## DATASET EXCERPTS
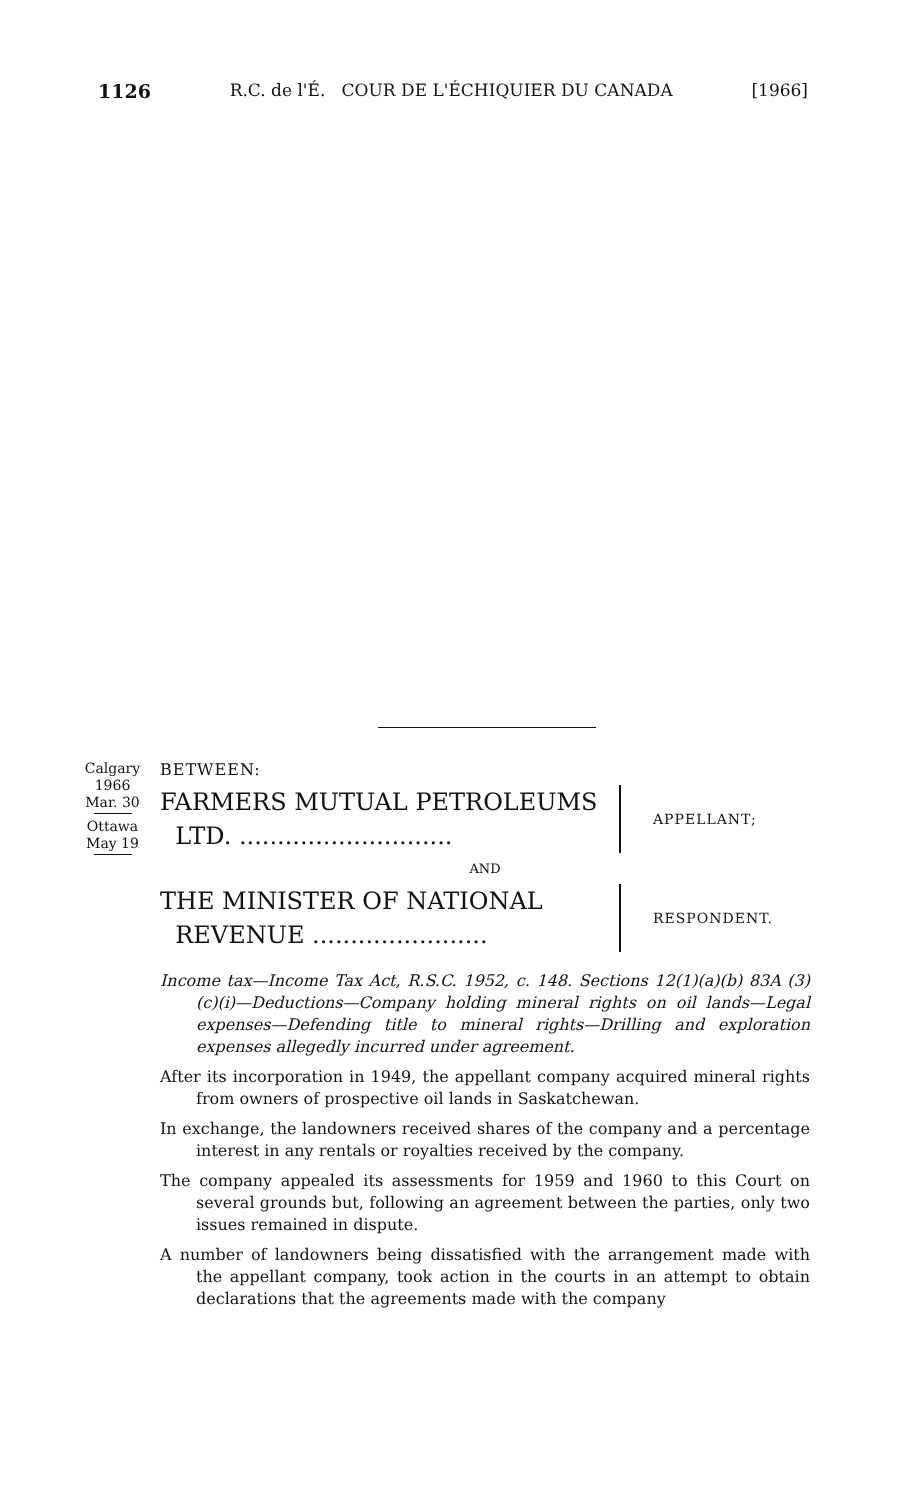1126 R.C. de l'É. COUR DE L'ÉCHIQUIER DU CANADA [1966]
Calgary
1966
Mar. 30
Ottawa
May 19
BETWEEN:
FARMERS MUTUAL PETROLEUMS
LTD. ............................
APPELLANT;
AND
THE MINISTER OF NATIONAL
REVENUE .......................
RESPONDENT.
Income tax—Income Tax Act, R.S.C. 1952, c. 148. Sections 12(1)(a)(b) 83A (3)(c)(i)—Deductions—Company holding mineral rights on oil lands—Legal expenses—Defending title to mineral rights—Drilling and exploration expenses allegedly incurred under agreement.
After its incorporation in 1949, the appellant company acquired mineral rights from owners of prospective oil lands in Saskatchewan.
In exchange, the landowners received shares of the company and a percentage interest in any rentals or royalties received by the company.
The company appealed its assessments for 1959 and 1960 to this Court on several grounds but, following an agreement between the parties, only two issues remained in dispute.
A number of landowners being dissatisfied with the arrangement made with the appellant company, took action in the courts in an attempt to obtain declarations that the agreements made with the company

## WHAT YOU ARE ASKED TO DO
The lines you need run from the one containing "The company appealed" to the end of the listing. Output exactly those, both ends included.

## ANSWER FOR THIS EXERCISE
The company appealed its assessments for 1959 and 1960 to this Court on several grounds but, following an agreement between the parties, only two issues remained in dispute.
A number of landowners being dissatisfied with the arrangement made with the appellant company, took action in the courts in an attempt to obtain declarations that the agreements made with the company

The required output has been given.